### TASK TO COMPLETE
Rewrite the material below, swapping "Heures ouvrables" for "Heures d'ouverture" and keeping everything else the same. Leave the pictures out of your answer.

◇ ◇ ◇ ◇ ◇

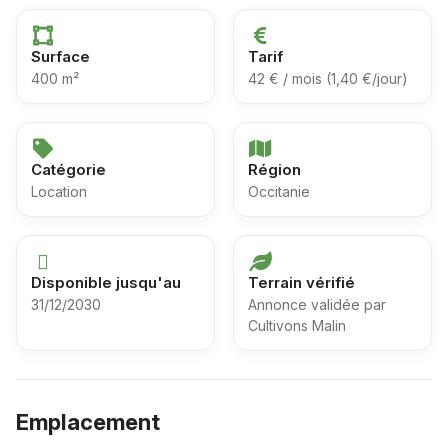
Surface
Tarif
400 m²
42 € / mois (1,40 €/jour)
Catégorie
Région
Location
Occitanie
Disponible jusqu'au
Terrain vérifié
31/12/2030
Annonce validée par
Cultivons Malin
Emplacement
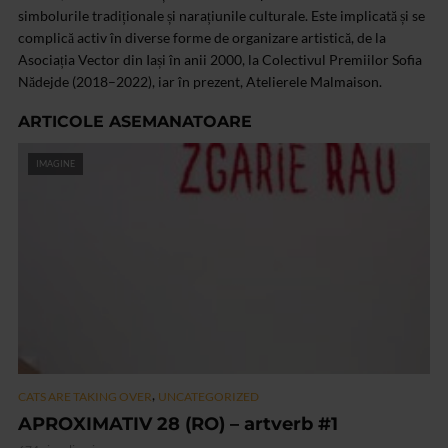
simbolurile tradiționale și narațiunile culturale. Este implicată și se
complică activ în diverse forme de organizare artistică, de la
Asociația Vector din Iași în anii 2000, la Colectivul Premiilor Sofia
Nădejde (2018–2022), iar în prezent, Atelierele Malmaison.
ARTICOLE ASEMANATOARE
IMAGINE
,
CATS ARE TAKING OVER
UNCATEGORIZED
APROXIMATIV 28 (RO) – artverb #1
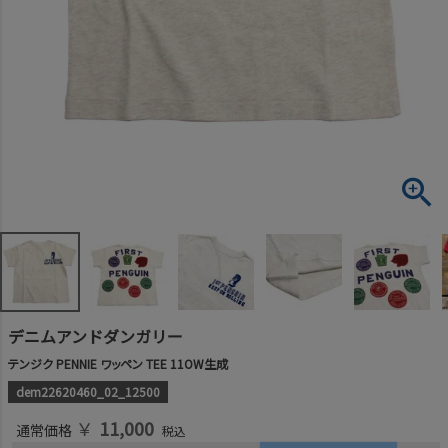
デニムアンドダンガリー
テンジク PENNIE ワッペン TEE 11OW生成
dem22620460_02_12500
￥
11,000
通常価格
税込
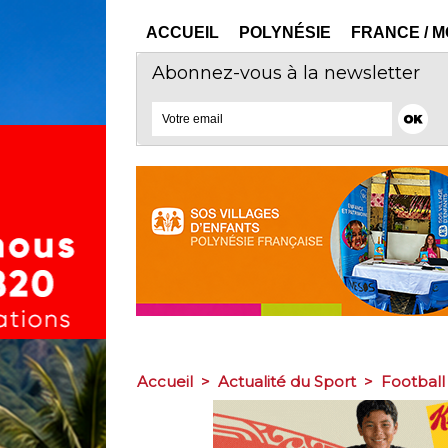
ACCUEIL
POLYNÉSIE
FRANCE / 
Abonnez-vous à la newsletter
Accueil
>
Actualité du Sport
>
Football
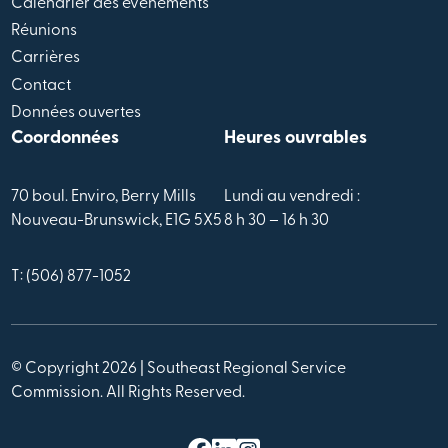
Calendrier des évènements
Réunions
Carrières
Contact
Données ouvertes
Coordonnées
Heures ouvrables
70 boul. Enviro, Berry Mills
Lundi au vendredi :
Nouveau-Brunswick, E1G 5X5
8 h 30 – 16 h 30
T: (506) 877-1052
© Copyright 2026 | Southeast Regional Service
Commission. All Rights Reserved.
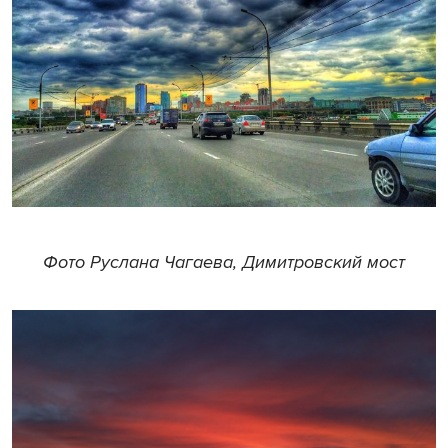
Фото Руслана Чагаева, Димитровский мост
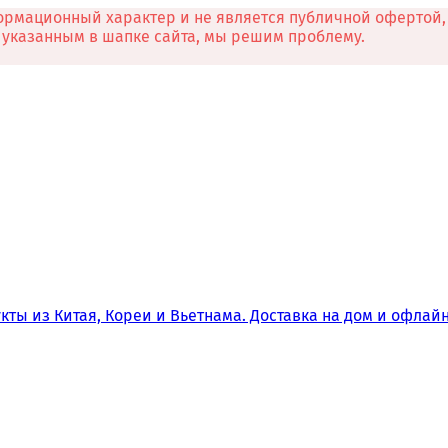
рмационный характер и не является публичной офертой, 
л указанным в шапке сайта, мы решим проблему.
кты из Китая, Кореи и Вьетнама. Доставка на дом и офла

◇ ◇ ◇ ◇ ◇

### EXERCISE RESPONSE
Surface
Tarif
400 m²
42 € / mois (1,40 €/jour)
Catégorie
Région
Location
Occitanie
Disponible jusqu'au
Terrain vérifié
31/12/2030
Annonce validée par
Cultivons Malin
Emplacement
simbolurile tradiționale și narațiunile culturale. Este implicată și se
complică activ în diverse forme de organizare artistică, de la
Asociația Vector din Iași în anii 2000, la Colectivul Premiilor Sofia
Nădejde (2018–2022), iar în prezent, Atelierele Malmaison.
ARTICOLE ASEMANATOARE
IMAGINE
,
CATS ARE TAKING OVER
UNCATEGORIZED
APROXIMATIV 28 (RO) – artverb #1
デニムアンドダンガリー
テンジク PENNIE ワッペン TEE 11OW生成
dem22620460_02_12500
￥
11,000
通常価格
税込
ACCUEIL
POLYNÉSIE
FRANCE / 
Abonnez-vous à la newsletter
Accueil
>
Actualité du Sport
>
Football
Calendrier des évènements
Réunions
Carrières
Contact
Données ouvertes
Coordonnées
Heures d'ouverture
70 boul. Enviro, Berry Mills
Lundi au vendredi :
Nouveau-Brunswick, E1G 5X5
8 h 30 – 16 h 30
T: (506) 877-1052
© Copyright 2026 | Southeast Regional Service
Commission. All Rights Reserved.
Фото Руслана Чагаева, Димитровский мост
рмационный характер и не является публичной офертой, 
л указанным в шапке сайта, мы решим проблему.
кты из Китая, Кореи и Вьетнама. Доставка на дом и офла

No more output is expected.